Afrique de l’ouest / La CEDEAO face à ses cinquante ans de contradictions

À l’occasion du 50e anniversaire de la Communauté économique des États de l’Afrique de l’Ouest (CEDEAO), les voix critiques se font entendre, dressant un bilan mitigé de l’organisation. Parmi elles, celle de Léandre Sahiri, enseignant-chercheur, psychocritique, écrivain et éditeur, Docteur ès Lettres de l’Université de la Sorbonne, apporte un éclairage sans concession sur les limites structurelles et politiques de la CEDEAO.

Une organisation déconnectée des peuples

Pour Léandre Sahiri, la CEDEAO s’est constituée dès ses débuts comme « un club fermé de chefs d’État », opérant en vase clos, loin des réalités vécues par les populations ouest-africaines. Il souligne que cette organisation « n’a jamais véritablement associé les peuples à ses prises de décision », ignorant les enjeux fondamentaux que sont le chômage des jeunes, la pauvreté ou encore l’accès à la formation professionnelle. L’expert estime que la CEDEAO a échoué à impulser un changement transformateur, malgré les nombreuses attentes suscitées par la croissance démographique. « Les jeunes attendent des réponses structurelles, mais les institutions régionales restent sourdes », déclare-t-il.

Une faillite sécuritaire patente

Sur le plan de la sécurité régionale, Sahiri évoque une véritable débâcle. Entre 2020 et 2024, plusieurs États membres – le Mali, la Guinée, le Burkina Faso et le Niger – ont été secoués par des coups d’État. « La CEDEAO s’est révélée incapable d’anticiper, de prévenir ou de gérer ces crises », affirme-t-il. Pire encore, selon lui, les sanctions imposées aux régimes militaires n’ont fait qu’accentuer la fracture entre l’organisation et les populations : « Ces sanctions ont souvent été vécues comme des punitions collectives injustes ». Concernant le Sahel, région en proie au terrorisme, Sahiri déplore l’absence de mécanisme crédible de sécurité. « La CEDEAO a regardé ailleurs pendant que le Sahel brûlait. Le G5 Sahel a parfois été plus actif qu’elle », regrette-t-il.

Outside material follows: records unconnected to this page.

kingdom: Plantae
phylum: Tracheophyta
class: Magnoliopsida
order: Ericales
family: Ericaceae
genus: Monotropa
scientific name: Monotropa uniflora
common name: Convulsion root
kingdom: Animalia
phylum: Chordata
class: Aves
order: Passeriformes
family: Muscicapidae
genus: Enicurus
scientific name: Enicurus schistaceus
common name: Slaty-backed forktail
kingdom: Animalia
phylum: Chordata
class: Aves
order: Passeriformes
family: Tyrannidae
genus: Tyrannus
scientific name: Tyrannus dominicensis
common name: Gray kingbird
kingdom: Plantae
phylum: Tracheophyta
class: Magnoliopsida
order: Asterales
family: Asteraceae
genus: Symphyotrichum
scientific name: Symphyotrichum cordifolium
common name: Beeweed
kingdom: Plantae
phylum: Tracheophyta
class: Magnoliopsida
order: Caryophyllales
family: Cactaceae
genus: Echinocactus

Une intégration économique en panne

Le rêve d’une intégration économique ouest-africaine reste largement inachevé, selon l’expert. Il pointe notamment l’échec du protocole sur la libre circulation : « En théorie, les citoyens peuvent circuler librement. En pratique, les routes restent parsemées de barrières illégales, de corruption et de contrôles arbitraires ». Quant à la monnaie unique, l’ECO, Léandre Sahiri y voit une illusion perpétuellement repoussée. Il attribue cet échec à l’ingérence persistante des puissances étrangères, notamment de la France à travers l’UEMOA et le franc CFA. « Tant que ces outils de domination monétaire subsisteront, l’autonomie économique de l’Afrique de l’Ouest restera un vœu pieux », affirme-t-il.

Une organisation sous influence étrangère

Pour Sahiri, la CEDEAO est progressivement devenue un instrument géopolitique des puissances occidentales, notamment de la France et des États-Unis. Il évoque l’intervention au Mali en 2013, soutenue par la France, comme un exemple manifeste d’une coopération dictée par des intérêts extérieurs. Selon lui, la réaction disproportionnée de la CEDEAO face aux régimes militaires récemment installés montre une organisation plus soucieuse de plaire aux capitales occidentales qu’à ses propres peuples.

Vers une nécessaire réinvention

Au terme de son analyse, Léandre Sahiri conclut que la CEDEAO souffre d’une crise profonde de légitimité et d’efficacité. Pour l’expert, seule une rupture nette avec les logiques anciennes permettra à l’organisation de retrouver sa raison d’être. Cela passe notamment, selon lui, par une sortie progressive des outils d’influence étrangers, à commencer par le franc CFA, et une reconnexion urgente avec les aspirations populaires.« Cinquante ans après sa création, la CEDEAO doit choisir : continuer à servir des intérêts étrangers, ou redevenir une vraie institution panafricaine au service des peuples », conclut Léandre Sahiri, appelant à une refondation profonde et lucide de l’organisation.